=== Aim of the task ===
Omit each picture as you copy the entries exactly.

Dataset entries
%%
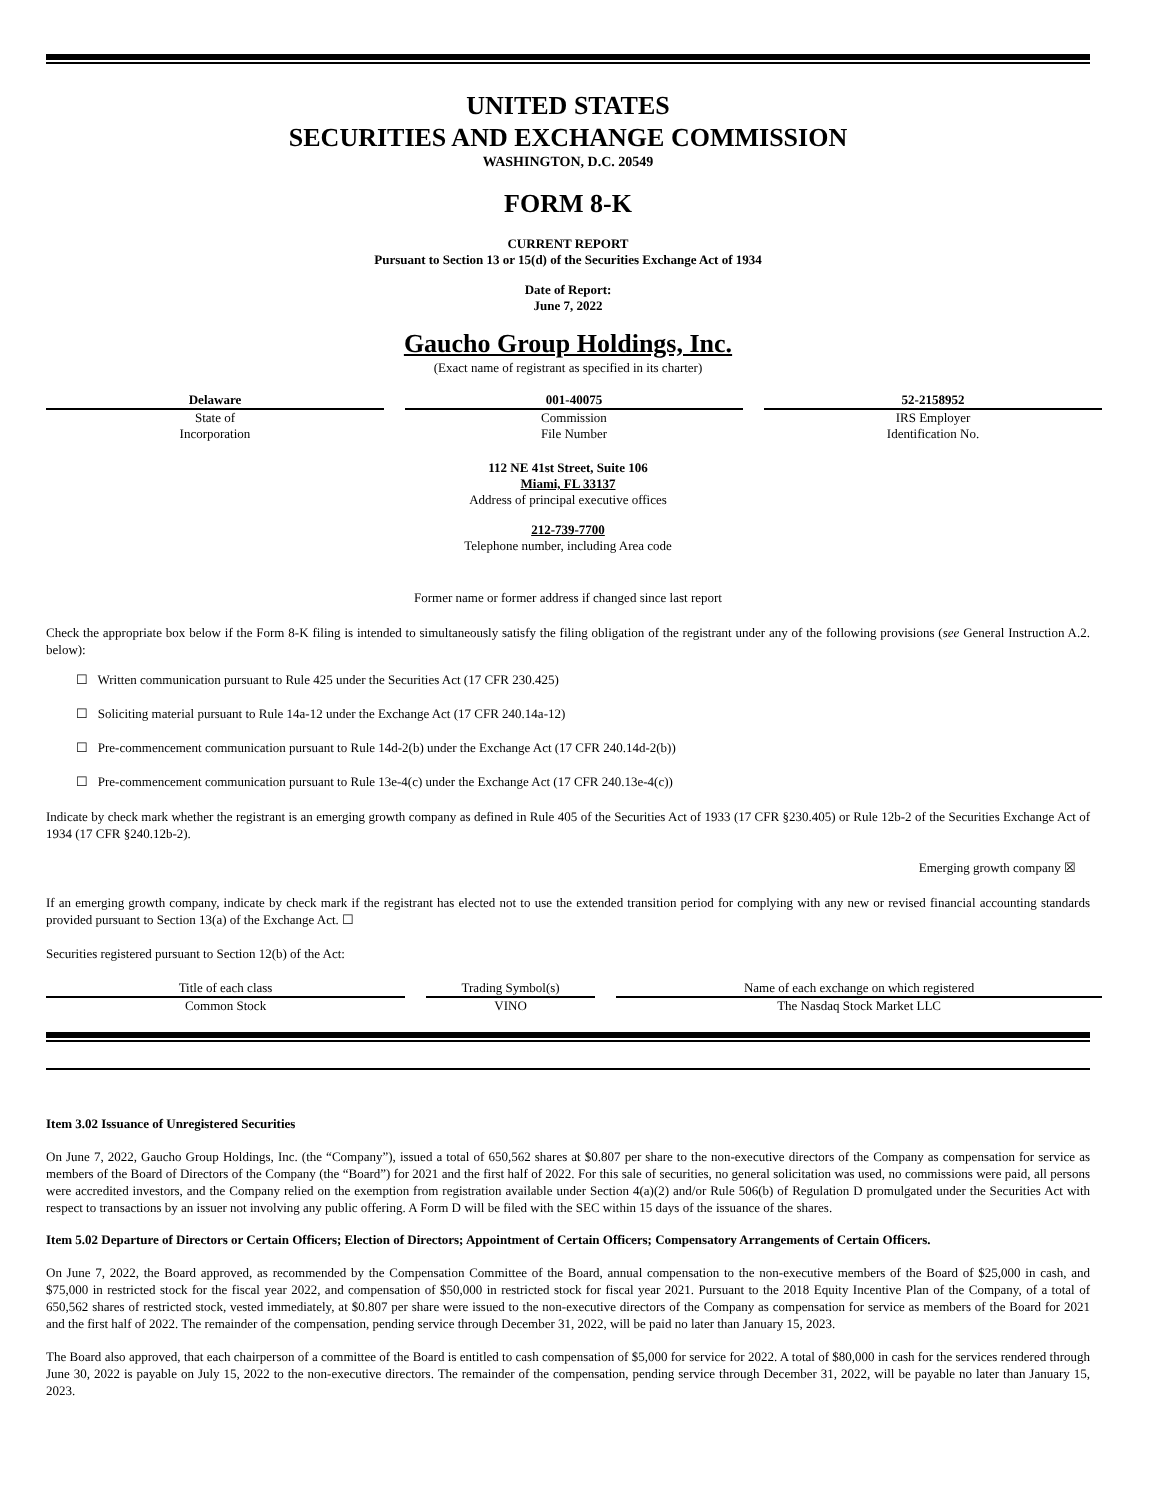UNITED STATES
SECURITIES AND EXCHANGE COMMISSION
WASHINGTON, D.C. 20549
FORM 8-K
CURRENT REPORT
Pursuant to Section 13 or 15(d) of the Securities Exchange Act of 1934
Date of Report:
June 7, 2022
Gaucho Group Holdings, Inc.
(Exact name of registrant as specified in its charter)
| Delaware | | 001-40075 | | 52-2158952 |
| State of Incorporation | | Commission File Number | | IRS Employer Identification No. |
112 NE 41st Street, Suite 106
Miami, FL 33137
Address of principal executive offices
212-739-7700
Telephone number, including Area code
Former name or former address if changed since last report
Check the appropriate box below if the Form 8-K filing is intended to simultaneously satisfy the filing obligation of the registrant under any of the following provisions (see General Instruction A.2. below):
☐ Written communication pursuant to Rule 425 under the Securities Act (17 CFR 230.425)
☐ Soliciting material pursuant to Rule 14a-12 under the Exchange Act (17 CFR 240.14a-12)
☐ Pre-commencement communication pursuant to Rule 14d-2(b) under the Exchange Act (17 CFR 240.14d-2(b))
☐ Pre-commencement communication pursuant to Rule 13e-4(c) under the Exchange Act (17 CFR 240.13e-4(c))
Indicate by check mark whether the registrant is an emerging growth company as defined in Rule 405 of the Securities Act of 1933 (17 CFR §230.405) or Rule 12b-2 of the Securities Exchange Act of 1934 (17 CFR §240.12b-2).
Emerging growth company ☒
If an emerging growth company, indicate by check mark if the registrant has elected not to use the extended transition period for complying with any new or revised financial accounting standards provided pursuant to Section 13(a) of the Exchange Act. ☐
Securities registered pursuant to Section 12(b) of the Act:
| Title of each class | | Trading Symbol(s) | | Name of each exchange on which registered |
| Common Stock | | VINO | | The Nasdaq Stock Market LLC |
Item 3.02 Issuance of Unregistered Securities
On June 7, 2022, Gaucho Group Holdings, Inc. (the “Company”), issued a total of 650,562 shares at $0.807 per share to the non-executive directors of the Company as compensation for service as members of the Board of Directors of the Company (the “Board”) for 2021 and the first half of 2022. For this sale of securities, no general solicitation was used, no commissions were paid, all persons were accredited investors, and the Company relied on the exemption from registration available under Section 4(a)(2) and/or Rule 506(b) of Regulation D promulgated under the Securities Act with respect to transactions by an issuer not involving any public offering. A Form D will be filed with the SEC within 15 days of the issuance of the shares.
Item 5.02 Departure of Directors or Certain Officers; Election of Directors; Appointment of Certain Officers; Compensatory Arrangements of Certain Officers.
On June 7, 2022, the Board approved, as recommended by the Compensation Committee of the Board, annual compensation to the non-executive members of the Board of $25,000 in cash, and $75,000 in restricted stock for the fiscal year 2022, and compensation of $50,000 in restricted stock for fiscal year 2021. Pursuant to the 2018 Equity Incentive Plan of the Company, of a total of 650,562 shares of restricted stock, vested immediately, at $0.807 per share were issued to the non-executive directors of the Company as compensation for service as members of the Board for 2021 and the first half of 2022. The remainder of the compensation, pending service through December 31, 2022, will be paid no later than January 15, 2023.
The Board also approved, that each chairperson of a committee of the Board is entitled to cash compensation of $5,000 for service for 2022. A total of $80,000 in cash for the services rendered through June 30, 2022 is payable on July 15, 2022 to the non-executive directors. The remainder of the compensation, pending service through December 31, 2022, will be payable no later than January 15, 2023.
%%
=== Written reply ===
UNITED STATES
SECURITIES AND EXCHANGE COMMISSION
WASHINGTON, D.C. 20549
FORM 8-K
CURRENT REPORT
Pursuant to Section 13 or 15(d) of the Securities Exchange Act of 1934
Date of Report:
June 7, 2022
Gaucho Group Holdings, Inc.
(Exact name of registrant as specified in its charter)
| Delaware | | 001-40075 | | 52-2158952 |
| State of Incorporation | | Commission File Number | | IRS Employer Identification No. |
112 NE 41st Street, Suite 106
Miami, FL 33137
Address of principal executive offices
212-739-7700
Telephone number, including Area code
Former name or former address if changed since last report
Check the appropriate box below if the Form 8-K filing is intended to simultaneously satisfy the filing obligation of the registrant under any of the following provisions (see General Instruction A.2. below):
☐ Written communication pursuant to Rule 425 under the Securities Act (17 CFR 230.425)
☐ Soliciting material pursuant to Rule 14a-12 under the Exchange Act (17 CFR 240.14a-12)
☐ Pre-commencement communication pursuant to Rule 14d-2(b) under the Exchange Act (17 CFR 240.14d-2(b))
☐ Pre-commencement communication pursuant to Rule 13e-4(c) under the Exchange Act (17 CFR 240.13e-4(c))
Indicate by check mark whether the registrant is an emerging growth company as defined in Rule 405 of the Securities Act of 1933 (17 CFR §230.405) or Rule 12b-2 of the Securities Exchange Act of 1934 (17 CFR §240.12b-2).
Emerging growth company ☒
If an emerging growth company, indicate by check mark if the registrant has elected not to use the extended transition period for complying with any new or revised financial accounting standards provided pursuant to Section 13(a) of the Exchange Act. ☐
Securities registered pursuant to Section 12(b) of the Act:
| Title of each class | | Trading Symbol(s) | | Name of each exchange on which registered |
| Common Stock | | VINO | | The Nasdaq Stock Market LLC |
Item 3.02 Issuance of Unregistered Securities
On June 7, 2022, Gaucho Group Holdings, Inc. (the “Company”), issued a total of 650,562 shares at $0.807 per share to the non-executive directors of the Company as compensation for service as members of the Board of Directors of the Company (the “Board”) for 2021 and the first half of 2022. For this sale of securities, no general solicitation was used, no commissions were paid, all persons were accredited investors, and the Company relied on the exemption from registration available under Section 4(a)(2) and/or Rule 506(b) of Regulation D promulgated under the Securities Act with respect to transactions by an issuer not involving any public offering. A Form D will be filed with the SEC within 15 days of the issuance of the shares.
Item 5.02 Departure of Directors or Certain Officers; Election of Directors; Appointment of Certain Officers; Compensatory Arrangements of Certain Officers.
On June 7, 2022, the Board approved, as recommended by the Compensation Committee of the Board, annual compensation to the non-executive members of the Board of $25,000 in cash, and $75,000 in restricted stock for the fiscal year 2022, and compensation of $50,000 in restricted stock for fiscal year 2021. Pursuant to the 2018 Equity Incentive Plan of the Company, of a total of 650,562 shares of restricted stock, vested immediately, at $0.807 per share were issued to the non-executive directors of the Company as compensation for service as members of the Board for 2021 and the first half of 2022. The remainder of the compensation, pending service through December 31, 2022, will be paid no later than January 15, 2023.
The Board also approved, that each chairperson of a committee of the Board is entitled to cash compensation of $5,000 for service for 2022. A total of $80,000 in cash for the services rendered through June 30, 2022 is payable on July 15, 2022 to the non-executive directors. The remainder of the compensation, pending service through December 31, 2022, will be payable no later than January 15, 2023.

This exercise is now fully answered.